Beitrag von Iulia Cornelia »

„Habt Dank für euer kurzfristiges Kommen, werter Galeno.“, erwiderte die Ventrue, bevor sie ihm wünschte: „Bis wir uns wiedersehen, allzeit sichere Wege.“



Zusammenfassung:
Nach einem tragischen Todesfall in der Familie der Ventrue, ersuchte Iulia Galeno, um seine Meinung als Medicus und Kappadozianer diesbezüglich. Die Harpyie ging davon aus, dass einer der ihren vorsätzlich ermordet wurde und dies wie einen Unfall hatte aussehen lassen.
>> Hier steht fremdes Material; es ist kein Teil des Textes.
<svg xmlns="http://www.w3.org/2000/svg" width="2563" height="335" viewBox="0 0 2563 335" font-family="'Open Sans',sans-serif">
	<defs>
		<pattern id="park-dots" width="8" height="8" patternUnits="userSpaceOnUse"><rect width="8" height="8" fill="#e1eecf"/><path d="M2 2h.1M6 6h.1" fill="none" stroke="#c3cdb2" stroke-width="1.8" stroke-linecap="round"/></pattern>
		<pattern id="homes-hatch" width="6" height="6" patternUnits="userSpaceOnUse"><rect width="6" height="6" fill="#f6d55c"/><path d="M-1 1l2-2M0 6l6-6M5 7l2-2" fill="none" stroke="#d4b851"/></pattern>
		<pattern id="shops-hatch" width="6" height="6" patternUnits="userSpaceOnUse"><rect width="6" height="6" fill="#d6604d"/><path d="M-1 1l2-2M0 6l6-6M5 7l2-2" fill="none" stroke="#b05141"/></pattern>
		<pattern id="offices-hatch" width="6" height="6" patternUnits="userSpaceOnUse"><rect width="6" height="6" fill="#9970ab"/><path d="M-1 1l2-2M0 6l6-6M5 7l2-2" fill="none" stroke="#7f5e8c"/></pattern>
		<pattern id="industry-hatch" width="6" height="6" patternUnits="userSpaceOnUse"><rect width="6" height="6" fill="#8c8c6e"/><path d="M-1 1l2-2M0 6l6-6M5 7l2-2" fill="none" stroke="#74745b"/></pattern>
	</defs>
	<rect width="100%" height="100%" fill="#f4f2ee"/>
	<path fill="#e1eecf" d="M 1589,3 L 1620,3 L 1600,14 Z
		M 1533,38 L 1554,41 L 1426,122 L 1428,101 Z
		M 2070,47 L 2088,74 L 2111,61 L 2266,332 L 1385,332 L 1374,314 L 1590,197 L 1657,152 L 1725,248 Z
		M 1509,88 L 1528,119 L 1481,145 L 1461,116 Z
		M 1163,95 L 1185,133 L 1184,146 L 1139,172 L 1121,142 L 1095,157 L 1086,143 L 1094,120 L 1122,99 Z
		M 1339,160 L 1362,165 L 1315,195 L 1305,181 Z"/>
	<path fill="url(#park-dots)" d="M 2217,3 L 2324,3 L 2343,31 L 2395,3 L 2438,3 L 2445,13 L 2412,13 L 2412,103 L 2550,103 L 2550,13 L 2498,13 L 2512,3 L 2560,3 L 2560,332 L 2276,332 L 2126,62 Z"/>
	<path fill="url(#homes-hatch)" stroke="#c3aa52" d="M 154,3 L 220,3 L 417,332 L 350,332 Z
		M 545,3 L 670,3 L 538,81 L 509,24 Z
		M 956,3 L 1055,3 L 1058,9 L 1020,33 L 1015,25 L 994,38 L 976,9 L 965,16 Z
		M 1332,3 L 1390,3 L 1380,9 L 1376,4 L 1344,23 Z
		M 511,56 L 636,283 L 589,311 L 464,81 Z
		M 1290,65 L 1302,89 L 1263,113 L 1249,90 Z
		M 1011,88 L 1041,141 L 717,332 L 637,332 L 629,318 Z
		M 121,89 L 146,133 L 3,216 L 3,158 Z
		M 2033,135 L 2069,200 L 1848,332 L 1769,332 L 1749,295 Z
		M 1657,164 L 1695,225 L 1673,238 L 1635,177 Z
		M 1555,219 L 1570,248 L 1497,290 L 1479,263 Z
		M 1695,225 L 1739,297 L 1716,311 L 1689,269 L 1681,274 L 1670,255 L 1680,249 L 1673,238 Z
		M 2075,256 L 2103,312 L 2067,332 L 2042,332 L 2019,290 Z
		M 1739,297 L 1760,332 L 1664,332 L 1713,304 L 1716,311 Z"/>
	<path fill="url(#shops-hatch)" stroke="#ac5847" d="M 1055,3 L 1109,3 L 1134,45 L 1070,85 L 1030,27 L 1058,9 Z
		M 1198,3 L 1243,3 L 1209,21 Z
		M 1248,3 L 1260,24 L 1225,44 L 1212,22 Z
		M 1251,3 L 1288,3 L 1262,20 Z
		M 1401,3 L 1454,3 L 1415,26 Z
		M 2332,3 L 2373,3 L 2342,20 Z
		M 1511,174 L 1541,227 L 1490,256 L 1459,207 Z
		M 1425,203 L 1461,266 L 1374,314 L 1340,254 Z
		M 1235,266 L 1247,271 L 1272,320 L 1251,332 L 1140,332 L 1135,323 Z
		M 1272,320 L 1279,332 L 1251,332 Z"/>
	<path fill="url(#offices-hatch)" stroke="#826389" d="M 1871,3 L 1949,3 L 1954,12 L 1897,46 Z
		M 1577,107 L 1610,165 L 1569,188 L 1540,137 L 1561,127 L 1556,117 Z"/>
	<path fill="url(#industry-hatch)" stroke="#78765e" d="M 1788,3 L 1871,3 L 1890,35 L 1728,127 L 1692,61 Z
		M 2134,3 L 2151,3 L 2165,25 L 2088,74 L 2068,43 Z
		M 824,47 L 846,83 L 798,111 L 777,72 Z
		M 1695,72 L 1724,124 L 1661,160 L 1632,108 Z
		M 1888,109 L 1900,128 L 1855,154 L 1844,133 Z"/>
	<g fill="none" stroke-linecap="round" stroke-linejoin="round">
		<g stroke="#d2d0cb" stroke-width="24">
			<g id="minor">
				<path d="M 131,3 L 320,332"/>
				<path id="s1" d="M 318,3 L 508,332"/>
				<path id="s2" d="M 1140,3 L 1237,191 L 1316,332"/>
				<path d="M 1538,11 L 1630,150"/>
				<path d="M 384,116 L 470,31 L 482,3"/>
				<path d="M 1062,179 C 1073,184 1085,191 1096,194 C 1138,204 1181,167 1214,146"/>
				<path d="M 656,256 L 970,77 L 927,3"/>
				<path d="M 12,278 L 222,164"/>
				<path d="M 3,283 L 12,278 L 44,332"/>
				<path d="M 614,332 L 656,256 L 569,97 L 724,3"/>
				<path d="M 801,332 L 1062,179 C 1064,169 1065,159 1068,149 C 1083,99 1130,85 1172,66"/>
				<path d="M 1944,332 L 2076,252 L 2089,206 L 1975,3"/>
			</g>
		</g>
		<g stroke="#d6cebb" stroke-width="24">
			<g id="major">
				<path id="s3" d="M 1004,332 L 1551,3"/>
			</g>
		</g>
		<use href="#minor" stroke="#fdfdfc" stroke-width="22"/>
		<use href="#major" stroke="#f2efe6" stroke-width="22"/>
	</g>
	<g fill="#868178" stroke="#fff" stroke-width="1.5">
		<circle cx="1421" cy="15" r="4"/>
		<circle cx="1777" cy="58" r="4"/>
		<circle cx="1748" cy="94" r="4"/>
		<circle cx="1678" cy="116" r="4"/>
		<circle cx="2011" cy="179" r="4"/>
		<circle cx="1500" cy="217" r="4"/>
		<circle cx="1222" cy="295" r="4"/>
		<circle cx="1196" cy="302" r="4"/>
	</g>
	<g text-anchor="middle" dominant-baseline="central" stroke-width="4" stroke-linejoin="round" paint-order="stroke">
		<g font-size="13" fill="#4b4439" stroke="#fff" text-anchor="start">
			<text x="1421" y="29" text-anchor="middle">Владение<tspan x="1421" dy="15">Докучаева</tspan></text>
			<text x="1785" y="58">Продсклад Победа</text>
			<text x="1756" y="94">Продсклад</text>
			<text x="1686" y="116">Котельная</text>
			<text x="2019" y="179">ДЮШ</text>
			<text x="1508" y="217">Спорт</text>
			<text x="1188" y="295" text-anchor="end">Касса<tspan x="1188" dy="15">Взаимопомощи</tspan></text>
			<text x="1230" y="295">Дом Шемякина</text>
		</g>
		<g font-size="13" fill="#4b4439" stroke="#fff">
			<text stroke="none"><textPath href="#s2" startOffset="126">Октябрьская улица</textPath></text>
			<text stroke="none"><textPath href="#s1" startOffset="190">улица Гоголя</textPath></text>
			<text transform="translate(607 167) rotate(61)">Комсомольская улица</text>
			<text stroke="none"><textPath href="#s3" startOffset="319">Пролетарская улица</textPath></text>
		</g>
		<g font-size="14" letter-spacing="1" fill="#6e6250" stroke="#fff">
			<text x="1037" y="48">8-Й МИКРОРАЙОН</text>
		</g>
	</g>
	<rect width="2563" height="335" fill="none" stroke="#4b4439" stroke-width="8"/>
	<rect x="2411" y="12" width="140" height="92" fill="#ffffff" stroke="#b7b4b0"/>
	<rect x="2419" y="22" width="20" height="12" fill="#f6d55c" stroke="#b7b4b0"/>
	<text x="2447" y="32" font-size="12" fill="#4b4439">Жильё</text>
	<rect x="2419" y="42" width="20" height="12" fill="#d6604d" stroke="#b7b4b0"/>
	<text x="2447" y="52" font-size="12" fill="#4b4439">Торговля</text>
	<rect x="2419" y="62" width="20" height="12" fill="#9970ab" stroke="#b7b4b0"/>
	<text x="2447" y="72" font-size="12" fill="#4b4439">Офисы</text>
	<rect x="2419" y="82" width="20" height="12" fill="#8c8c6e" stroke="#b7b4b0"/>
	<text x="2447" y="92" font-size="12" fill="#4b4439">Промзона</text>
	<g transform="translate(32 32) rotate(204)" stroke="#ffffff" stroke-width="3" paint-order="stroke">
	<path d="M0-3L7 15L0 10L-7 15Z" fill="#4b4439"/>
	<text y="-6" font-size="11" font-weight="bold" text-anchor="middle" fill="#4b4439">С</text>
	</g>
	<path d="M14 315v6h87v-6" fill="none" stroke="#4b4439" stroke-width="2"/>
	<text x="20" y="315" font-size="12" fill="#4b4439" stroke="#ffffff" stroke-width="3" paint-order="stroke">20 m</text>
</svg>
Galeno stimmte zu Iulia zu helfen den Mörder ausfindig zu machen und ließ sich Werkzeug, sowie Blut bringen. Eine äußerliche Untersuchung kam zu dem Schluss, dass der junge Mann bewusstlos geworden war nach einem Schlag auf den Kopf. Wodurch er ausgelöst worden war, ließ sich nicht bestimmen. Ansonsten gab es keine körperlichen Auffälligkeiten, außer etwas Schaum in seinem Mund. Da der Kappadozianer auf Grund der Kirche von einer inneren Untersuchung abriet, bot er der Ventrue an, den Tod selbst zu befragen. Zwar wollte er ihr nicht mittweilen, wie diese Gabe funktionierte, doch Iulia war gewillt ihm zu vertrauen und ihn seine Kunst wirken zu lassen. Diese brachte zum Vorschein, dass der Jüngling vom Steg ins Meer gestürzt und durch den Schlag auf den Kopf bewusstlos geworden war, bevor er dadurch ertrank. Die Ventrue stellte mehrere Fragen, bis sie anscheinend davon überzeugt war, dass der Mann tatsächlich einem tragischen Schicksal zum Opfer gefallen war oder sich aber zumindest ihre eigenen Befürchtungen diesbezüglich, nicht bewahrheitet hatten.